***** Input for this task
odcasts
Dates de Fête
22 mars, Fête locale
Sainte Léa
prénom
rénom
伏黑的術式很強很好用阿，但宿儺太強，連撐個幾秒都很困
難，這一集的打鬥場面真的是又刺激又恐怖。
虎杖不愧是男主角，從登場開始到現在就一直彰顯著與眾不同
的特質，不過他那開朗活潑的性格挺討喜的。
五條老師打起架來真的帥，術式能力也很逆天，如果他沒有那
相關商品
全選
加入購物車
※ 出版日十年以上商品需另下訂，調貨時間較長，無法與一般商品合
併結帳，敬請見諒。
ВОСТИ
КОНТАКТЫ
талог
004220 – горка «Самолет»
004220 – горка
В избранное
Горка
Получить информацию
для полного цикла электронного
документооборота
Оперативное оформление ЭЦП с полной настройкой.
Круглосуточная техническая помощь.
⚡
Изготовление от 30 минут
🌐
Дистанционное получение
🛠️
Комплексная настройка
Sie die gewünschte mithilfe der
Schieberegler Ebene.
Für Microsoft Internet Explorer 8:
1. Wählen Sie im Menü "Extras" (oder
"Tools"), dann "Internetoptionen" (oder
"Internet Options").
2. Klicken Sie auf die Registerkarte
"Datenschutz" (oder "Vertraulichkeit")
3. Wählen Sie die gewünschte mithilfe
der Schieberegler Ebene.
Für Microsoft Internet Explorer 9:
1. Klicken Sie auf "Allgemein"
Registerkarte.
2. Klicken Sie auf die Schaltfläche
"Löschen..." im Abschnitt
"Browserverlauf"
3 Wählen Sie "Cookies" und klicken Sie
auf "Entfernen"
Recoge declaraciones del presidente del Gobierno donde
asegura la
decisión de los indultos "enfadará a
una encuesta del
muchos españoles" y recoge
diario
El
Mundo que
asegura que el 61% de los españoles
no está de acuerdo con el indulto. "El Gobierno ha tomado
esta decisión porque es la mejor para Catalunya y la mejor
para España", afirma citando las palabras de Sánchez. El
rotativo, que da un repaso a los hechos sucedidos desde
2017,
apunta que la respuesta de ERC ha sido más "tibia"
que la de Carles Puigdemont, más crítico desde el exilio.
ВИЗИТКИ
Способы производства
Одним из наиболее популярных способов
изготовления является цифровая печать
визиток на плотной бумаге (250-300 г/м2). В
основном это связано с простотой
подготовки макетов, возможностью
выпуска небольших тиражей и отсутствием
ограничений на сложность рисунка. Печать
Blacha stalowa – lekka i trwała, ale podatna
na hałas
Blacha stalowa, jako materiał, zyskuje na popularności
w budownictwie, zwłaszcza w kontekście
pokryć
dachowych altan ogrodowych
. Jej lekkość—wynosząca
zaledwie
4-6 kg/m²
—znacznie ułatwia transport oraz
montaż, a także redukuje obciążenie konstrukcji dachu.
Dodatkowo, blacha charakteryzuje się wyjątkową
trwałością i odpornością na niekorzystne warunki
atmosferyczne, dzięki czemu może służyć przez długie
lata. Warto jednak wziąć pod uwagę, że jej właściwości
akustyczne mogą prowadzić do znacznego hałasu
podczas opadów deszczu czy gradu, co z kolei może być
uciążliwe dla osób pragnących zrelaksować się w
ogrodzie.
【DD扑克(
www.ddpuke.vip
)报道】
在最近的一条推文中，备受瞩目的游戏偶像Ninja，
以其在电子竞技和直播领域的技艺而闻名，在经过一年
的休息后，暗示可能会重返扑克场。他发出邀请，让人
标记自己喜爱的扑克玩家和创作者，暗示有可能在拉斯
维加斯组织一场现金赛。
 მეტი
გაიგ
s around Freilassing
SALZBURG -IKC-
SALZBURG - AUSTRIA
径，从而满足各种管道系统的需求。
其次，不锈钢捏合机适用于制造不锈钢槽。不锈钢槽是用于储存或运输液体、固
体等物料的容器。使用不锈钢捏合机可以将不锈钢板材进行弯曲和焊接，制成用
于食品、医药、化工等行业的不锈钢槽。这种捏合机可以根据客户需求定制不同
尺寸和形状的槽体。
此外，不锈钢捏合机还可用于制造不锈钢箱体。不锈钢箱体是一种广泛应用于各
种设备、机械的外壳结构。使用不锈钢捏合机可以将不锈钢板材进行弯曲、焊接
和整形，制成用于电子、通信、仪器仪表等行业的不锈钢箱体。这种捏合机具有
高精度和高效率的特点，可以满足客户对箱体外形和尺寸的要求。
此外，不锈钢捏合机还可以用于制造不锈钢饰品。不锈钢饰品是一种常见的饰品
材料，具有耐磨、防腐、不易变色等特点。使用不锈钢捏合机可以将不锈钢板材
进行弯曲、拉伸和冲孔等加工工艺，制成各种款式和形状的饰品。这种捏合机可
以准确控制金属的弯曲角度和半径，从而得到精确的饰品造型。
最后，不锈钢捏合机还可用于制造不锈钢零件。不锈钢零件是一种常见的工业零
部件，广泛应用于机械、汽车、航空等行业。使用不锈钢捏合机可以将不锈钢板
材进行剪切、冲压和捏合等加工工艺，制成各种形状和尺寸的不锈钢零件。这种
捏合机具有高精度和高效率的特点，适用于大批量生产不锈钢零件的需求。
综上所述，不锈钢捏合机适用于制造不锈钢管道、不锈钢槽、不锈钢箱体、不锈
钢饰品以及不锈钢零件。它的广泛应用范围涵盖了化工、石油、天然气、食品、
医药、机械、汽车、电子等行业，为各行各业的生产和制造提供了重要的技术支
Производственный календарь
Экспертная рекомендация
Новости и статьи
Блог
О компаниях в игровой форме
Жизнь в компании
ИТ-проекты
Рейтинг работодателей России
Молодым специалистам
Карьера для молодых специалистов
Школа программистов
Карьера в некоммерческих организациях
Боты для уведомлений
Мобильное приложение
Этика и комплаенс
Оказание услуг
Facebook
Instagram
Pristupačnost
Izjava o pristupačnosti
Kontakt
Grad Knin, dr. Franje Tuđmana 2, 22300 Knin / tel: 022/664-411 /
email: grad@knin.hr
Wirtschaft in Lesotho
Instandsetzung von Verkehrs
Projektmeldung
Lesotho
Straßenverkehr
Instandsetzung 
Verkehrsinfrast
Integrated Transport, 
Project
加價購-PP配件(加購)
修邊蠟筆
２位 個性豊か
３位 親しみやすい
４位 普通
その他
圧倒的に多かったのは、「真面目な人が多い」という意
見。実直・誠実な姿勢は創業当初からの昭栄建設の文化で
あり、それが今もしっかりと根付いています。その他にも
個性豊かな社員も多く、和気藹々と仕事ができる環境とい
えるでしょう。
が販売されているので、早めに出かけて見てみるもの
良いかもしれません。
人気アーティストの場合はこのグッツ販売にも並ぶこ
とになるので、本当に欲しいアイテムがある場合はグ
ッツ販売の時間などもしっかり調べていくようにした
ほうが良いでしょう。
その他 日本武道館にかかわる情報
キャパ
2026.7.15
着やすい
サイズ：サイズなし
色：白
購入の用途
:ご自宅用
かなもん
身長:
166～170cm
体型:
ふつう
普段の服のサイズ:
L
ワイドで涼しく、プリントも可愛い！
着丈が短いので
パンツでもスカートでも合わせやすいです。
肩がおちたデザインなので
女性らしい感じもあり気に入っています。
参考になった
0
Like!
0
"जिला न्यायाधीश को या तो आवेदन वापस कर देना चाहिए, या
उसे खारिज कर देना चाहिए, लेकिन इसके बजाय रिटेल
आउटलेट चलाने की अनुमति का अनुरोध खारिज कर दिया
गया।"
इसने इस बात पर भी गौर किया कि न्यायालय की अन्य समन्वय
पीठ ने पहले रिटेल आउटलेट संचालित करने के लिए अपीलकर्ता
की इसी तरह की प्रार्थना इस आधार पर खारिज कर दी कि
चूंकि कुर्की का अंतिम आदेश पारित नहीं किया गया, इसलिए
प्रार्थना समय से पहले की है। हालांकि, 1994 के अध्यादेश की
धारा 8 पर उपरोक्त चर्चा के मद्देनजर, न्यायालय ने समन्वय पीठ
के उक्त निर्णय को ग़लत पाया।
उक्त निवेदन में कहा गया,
**********
Please render the data as a numbered list, from its first line to the line with "документооборота", both included, and leave out any blank lines.

Your solution –
1. odcasts
2. Dates de Fête
3. 22 mars, Fête locale
4. Sainte Léa
5. prénom
6. rénom
7. 伏黑的術式很強很好用阿，但宿儺太強，連撐個幾秒都很困
8. 難，這一集的打鬥場面真的是又刺激又恐怖。
9. 虎杖不愧是男主角，從登場開始到現在就一直彰顯著與眾不同
10. 的特質，不過他那開朗活潑的性格挺討喜的。
11. 五條老師打起架來真的帥，術式能力也很逆天，如果他沒有那
12. 相關商品
13. 全選
14. 加入購物車
15. ※ 出版日十年以上商品需另下訂，調貨時間較長，無法與一般商品合
16. 併結帳，敬請見諒。
17. ВОСТИ
18. КОНТАКТЫ
19. талог
20. 004220 – горка «Самолет»
21. 004220 – горка
22. В избранное
23. Горка
24. Получить информацию
25. для полного цикла электронного
26. документооборота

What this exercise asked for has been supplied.